Sunday, February 13, 2011

194: Gertrud

Four of the five features Carl Theodore Dryer made in a career marked by controversy and lengthy gaps of production find their way onto the list of 1001.  While his unquestioned masterpiece The Passion of Joan of Arc (1928) would be the picture that most cinefiles know, and which I once watched totally enthralled without any soundtrack accompaniment, it is Gertrud (1964) to which I believe I’ve had the greatest emotional connection.  While Dryer is rumored to not have been economic in the traditional financial sense when making a film, he is certainly so in his limited use of shots.  The shot list for this, his final effort, reads a measly 89 lines for a picture 116 minutes in length.  When viewing a film such as Gertrud, you can’t help but wonder what the long-term effects of Michael Bay’s crimes against a generation of filmgoers will be.  Will the film students of 2021 have the patience for Gertrud’s story of anguish in love to unfold?

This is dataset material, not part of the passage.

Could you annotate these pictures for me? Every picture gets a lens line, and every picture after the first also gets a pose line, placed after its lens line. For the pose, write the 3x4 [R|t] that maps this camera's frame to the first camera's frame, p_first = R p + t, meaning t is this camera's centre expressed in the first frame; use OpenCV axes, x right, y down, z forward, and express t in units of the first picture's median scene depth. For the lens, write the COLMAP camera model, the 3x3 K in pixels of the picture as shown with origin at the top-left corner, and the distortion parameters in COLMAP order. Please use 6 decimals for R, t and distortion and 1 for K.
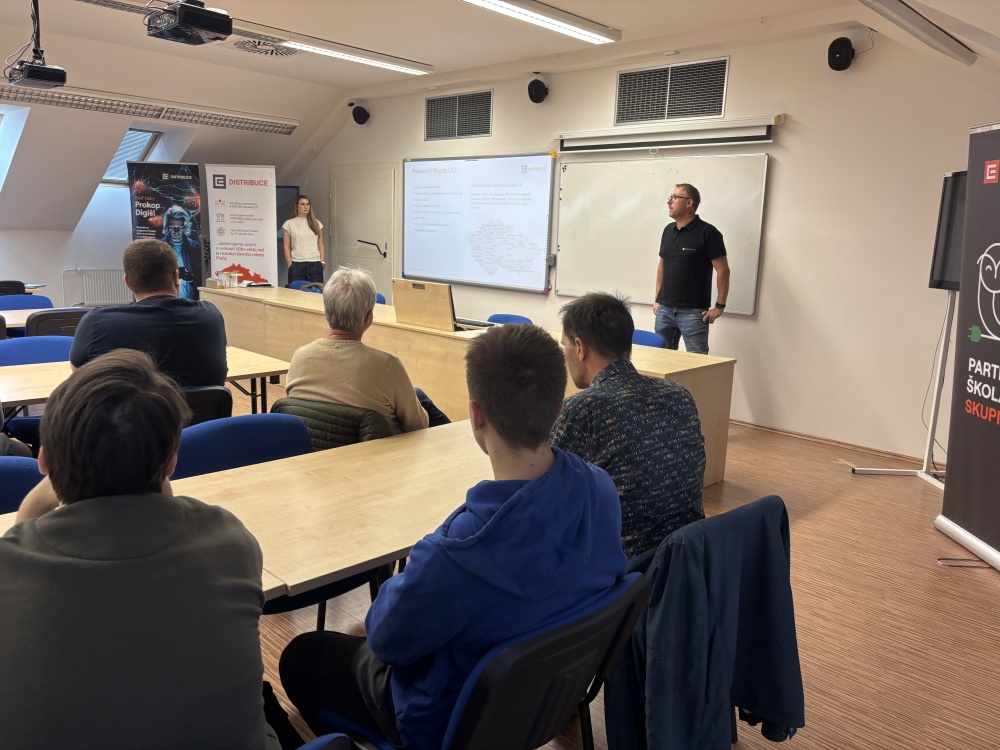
lens RADIAL K [[759.1, 0, 500.0], [0, 759.1, 375.0], [0, 0, 1]] dist [0.009800, -0.008137]
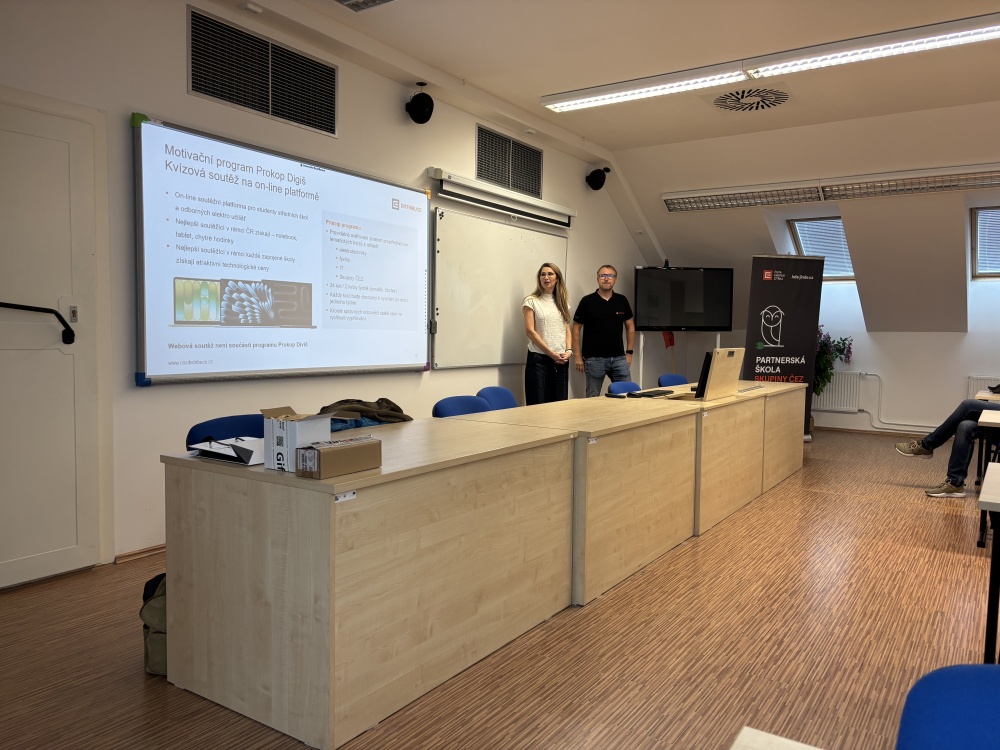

        Writing this review I can’t help but find the similarities between this final work of the Danish master and the debut feature of Spike Lee, 1986’s She’s Gotta Have It.  Both films concern the particulars of a woman torn between three lovers, who despite their best efforts, can’t seem to meet her desires for true love.  In both films we see two options with whom the potential for happiness exists, and one who is clearly the wrong choice.  In both cases the woman at the center of the film spurns all three men, believing that none can live up to her expectations while accepting her for who she is and what she desires.
        Set in turn of the century Denmark, the ideals of the period would seem in total contrast to 1980s Brooklyn, and yet the similarities exist because the theme of love is eternal.  It is said that it is a woman’s prerogative to change her mind, and if this is so, then Gertrud is the patron saint of women.  If the character sounds like a stereotype at first let me assure you that she is anything but fickle.  Her decisions are based on carefully examined feelings regarding love.  Nina Pens Rode plays the title character as neither coldly calculating nor emotionally unstable, but simply a woman who is willing to make decisions to pursue her ideals of romance.  Having made the choice to leave her husband she is torn between the aging poet with whom she once had a lengthy affair and the young musician unable to be faithful.  Through conversations and coincidences she learns that she can choose neither and find happiness. 
        Covering the events of only a few days, with a “years later” epilogue tied on at the end, the film manages to carry such and emotional weight in such a chronologically small basket.  I was struck most by the titles character’s reactions to two thoughts of her poet lover.  One is his proudly spoken credo: “I believe in the passion of the flesh and the irreparable loneliness of the soul.” The other is a note he has scribbled on a post card reading “a woman’s love and a man’s work are mortal enemies.” Both sentences profoundly shape the events of Gertrud’s life and eventually lead her into aged celibacy.  At the film’s conclusion as she ponders her death she confides to a friend, “There is nothing in this life but youth and love.”